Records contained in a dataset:
•••
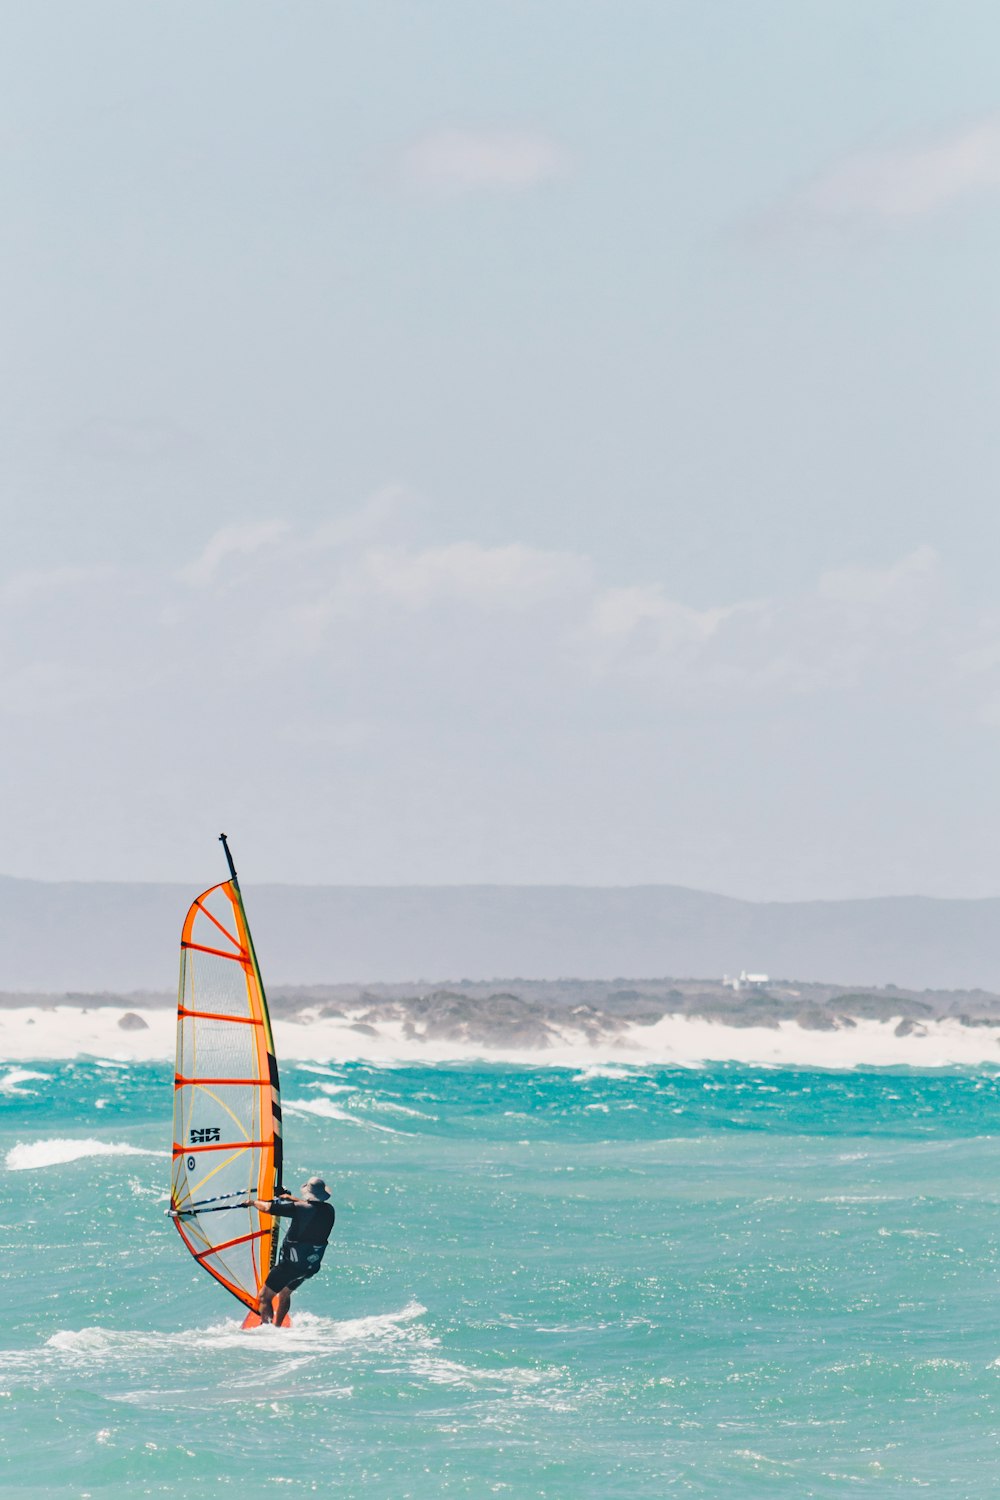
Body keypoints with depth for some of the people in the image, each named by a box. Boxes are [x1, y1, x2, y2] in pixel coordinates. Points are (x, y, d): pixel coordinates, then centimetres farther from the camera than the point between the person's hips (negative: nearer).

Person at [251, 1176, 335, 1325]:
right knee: (284, 1294, 30)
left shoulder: (299, 1208, -20)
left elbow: (268, 1208, -17)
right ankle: (277, 1328, 37)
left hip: (291, 1263, -7)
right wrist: (290, 1198, 31)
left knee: (265, 1297, 2)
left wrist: (255, 1202, 4)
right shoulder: (329, 1210, -3)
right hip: (312, 1266, 7)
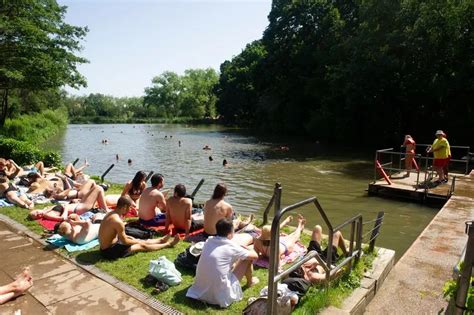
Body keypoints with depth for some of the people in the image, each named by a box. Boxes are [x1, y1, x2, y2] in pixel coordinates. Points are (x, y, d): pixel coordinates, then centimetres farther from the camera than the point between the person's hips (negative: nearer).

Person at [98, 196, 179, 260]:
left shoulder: (111, 214, 1)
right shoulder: (118, 221, -29)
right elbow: (125, 242, -19)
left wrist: (126, 236, 13)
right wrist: (137, 241, -1)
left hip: (105, 247, 9)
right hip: (110, 251, -9)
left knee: (141, 241, 20)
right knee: (142, 245, 4)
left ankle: (161, 240, 39)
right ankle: (168, 244, 20)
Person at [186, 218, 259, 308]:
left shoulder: (208, 241, 3)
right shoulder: (232, 247, -11)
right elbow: (255, 256, 3)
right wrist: (249, 249, 23)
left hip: (200, 289, 6)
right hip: (220, 293, -6)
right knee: (248, 258, 7)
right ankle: (250, 282, 32)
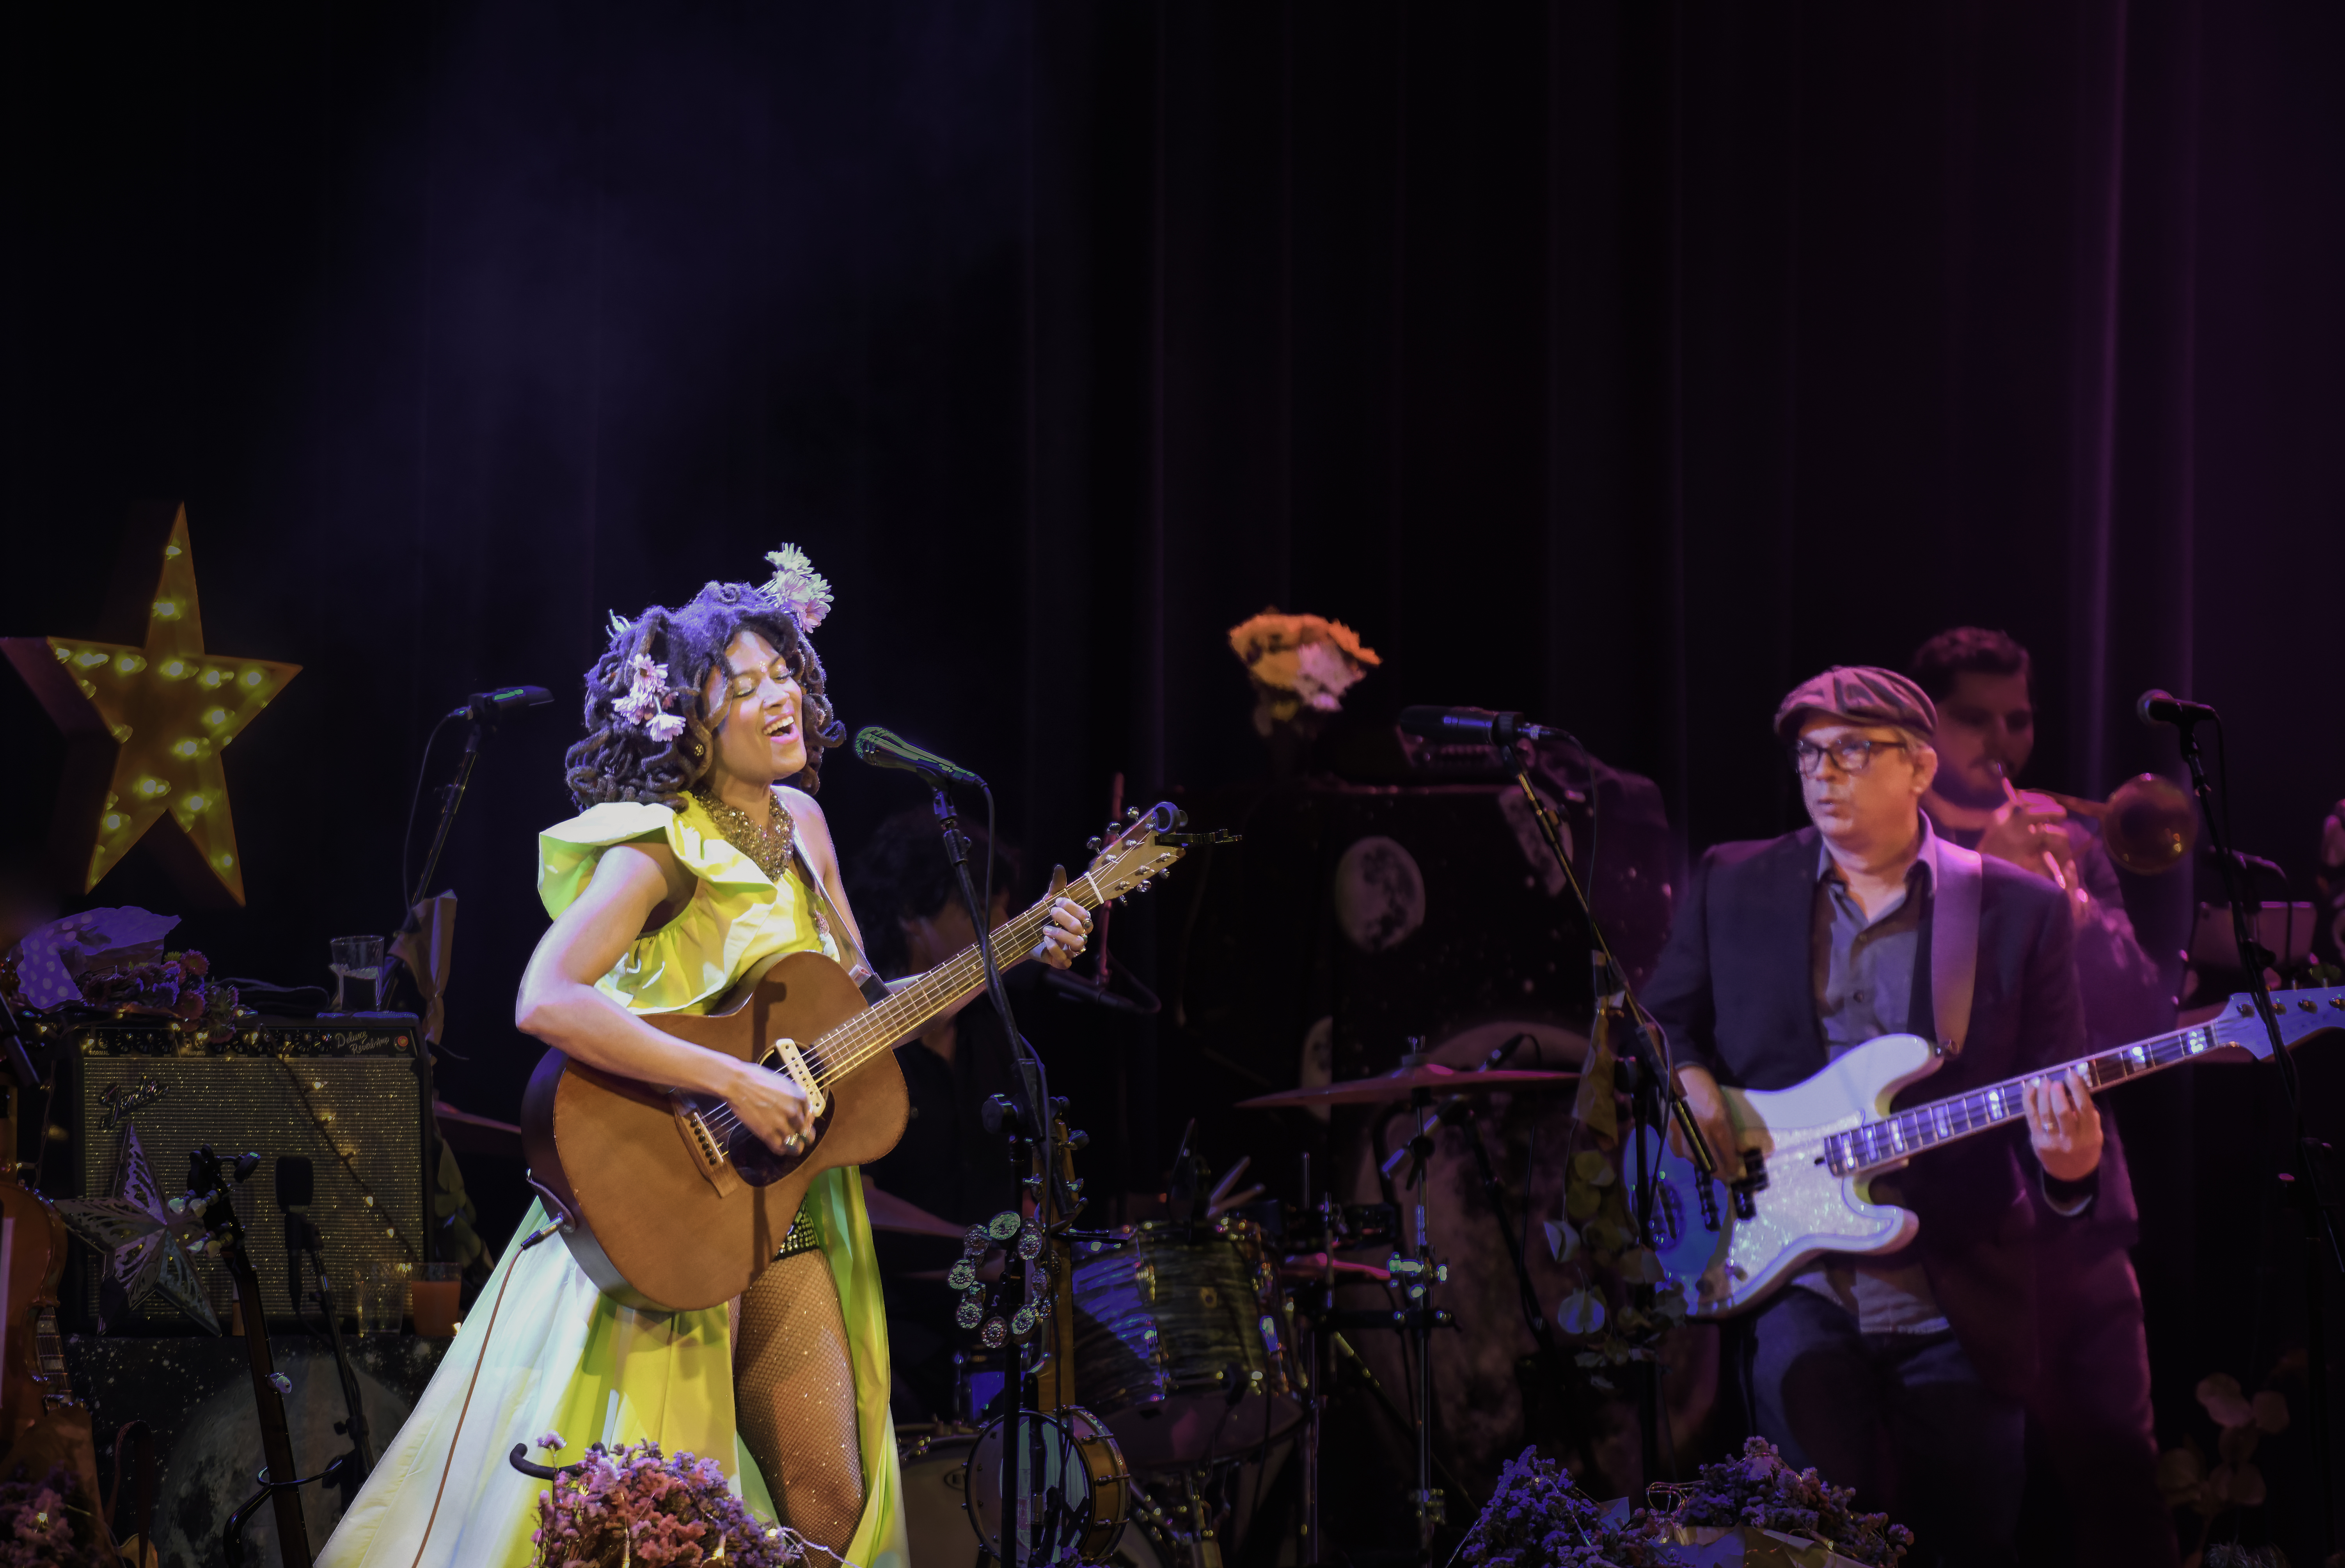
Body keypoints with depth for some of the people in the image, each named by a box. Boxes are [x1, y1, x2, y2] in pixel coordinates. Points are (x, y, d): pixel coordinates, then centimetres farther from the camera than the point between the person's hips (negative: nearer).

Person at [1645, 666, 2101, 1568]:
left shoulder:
•••
Each record should appear again exactly as it stands, with no picture included.

Body keypoints with depth for some of the people in the image, each named by a box. Boxes are [x1, y1, x2, y2] in pixel coordinates. Points are (x, y, d): pixel coordinates, then centimetres farther from the camera than the point between the person's hips (negative: nearer).

Person at [251, 1176, 335, 1325]:
right knee: (284, 1294, 30)
left shoulder: (299, 1208, -20)
left elbow: (268, 1208, -17)
right ankle: (277, 1328, 37)
left hip: (291, 1263, -7)
right wrist: (290, 1198, 31)
left knee: (265, 1297, 2)
left wrist: (255, 1202, 4)
right shoulder: (329, 1210, -3)
right hip: (312, 1266, 7)
Body keypoints with depth for some of the people in the image, each named by a box. Boxes are [x1, y1, x2, y2] in pixel coordinates. Points are (x, y, d): pixel coordinates, then centimetres farther from the camera than the point between the person's hips (negative: nearer).

Person at [98, 196, 179, 260]:
left shoulder: (111, 214, 1)
right shoulder: (118, 221, -29)
right elbow: (125, 242, -19)
left wrist: (126, 236, 13)
right wrist: (137, 241, -1)
left hip: (105, 247, 9)
right hip: (110, 251, -9)
left knee: (141, 241, 20)
right knee: (142, 245, 4)
left ankle: (161, 240, 39)
right ankle: (168, 244, 20)
Person at [186, 218, 259, 308]:
left shoulder: (208, 241, 3)
right shoulder: (232, 247, -11)
right elbow: (255, 256, 3)
right wrist: (249, 249, 23)
left hip: (200, 289, 6)
right hip: (220, 293, -6)
right knee: (248, 258, 7)
right ankle: (250, 282, 32)
Body keypoints with depth for some of the people in the image, each named by a box. Boxes are [x1, y1, x2, y2] in pixel coordinates. Points are (x, y, d): pixel coordinates, then centimetres farther from the camera than the point between the person's hips (negative: nearer).

Person at [1645, 666, 2101, 1568]:
left shoulder:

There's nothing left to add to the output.